Codebase, our code hosting application, has thousands of users using it every day as a central part of their workflow and if we have any issues it affects them in a very real way - they cannot do their work. As such, we strive to be online 24/7/365 - 100% of the time - and to hit this target we have to think very hard about our network infrastructure.
In this article I'm going to share with you some of our secrets.
We own 100% of our hardware. We don't use "the cloud". If we can't touch it, we don't use it as part of our infrastructure. We believe this approach has not only saved us a great deal of money but it has given us the edge when it comes to reliability. There's not often a day goes by when we don't hear about yet another failure in the cloud or a web service being taken offline because of issues with their hosting provider.
We use Dell-branded hardware throughout our setup. We have found the Dell hardware to be exceptionally reliable and cost-effective for us. When we have hardware issues, we can get replacements almost immediately (although we do stock on-site spares for all common components - hard drives, memory, power suppliers etc...).
We run our own network. In May 2013, we commissioned our own autonomous network which allows us to connect to multiple upstream connectivity providers and send & receive traffic over a number of diverse paths. This means if one upstream has issues or is performing some maintenance, we can take it offline and be completely unaffected. It's such a breath of fresh air for us and has put us firmly in the driving seat going forward.
Hardware fails so we run all our components in pairs. Each database server is actually two servers, each load balancer is two servers and each switch is two switches. Take our database servers as an example, we run two physical servers which constantly replicate data between them. Should one of them fail, the other is standing by to immediately take over it's responsibilities until our team can investigate fully.

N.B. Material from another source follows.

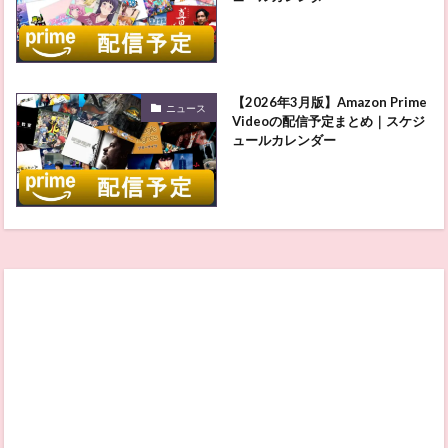
【2026年3月版】Amazon Prime
ニュース
Videoの配信予定まとめ｜スケジ
ュールカレンダー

The same applies to network hardware. We employ two core routers which work as a pair and both capable of routing all traffic to our entire network in the event one should fail.The same applies to switches, all servers are connected to at least two gigabit switches to protect against switch or network card failures.
Monitoring is key. It's all well and good having the best hardware and the best network but shit happens and when you have lots of servers running lots of applications, it happens quite frequently. If you're not monitoring your systems, anything could happening and you won't know until something goes bang. We monitor every detail of each of our servers and if anything starts to become worrisome we're alerted and investigate before it becomes service affecting.
This monitoring happens 24/7/365 and, outside of office hours, our technical team will be alerted by SMS day or night.
We have backup hardware & networks in place. We host our core infrastructure in a fantastic reliable data centre which provides dual power feeds to our rack powered by different sets of infrastructure as well as having redundant cooling. However, we also have hardware in a second site with data being constantly replicated to hardware in our secondary location which can be brought online should any serious happen to our core location. This means that if something terrible should happen (touches wood), we can bring things back online in a sensible timeframe.
We keep in control of each and every server. In our early days, we had some fantastic scripts & tools which automated all our server configuration however we have found that some of this automation has actually been stopping us from doing certain things and debugging service affecting issues in a timely manner. These days we have a far less automated system although have added some server management features to our intranet, aTech Fusion. These features provide us with centralised management of access rights, file & folders as well as centralised firewall rules which can be pushed out automatically.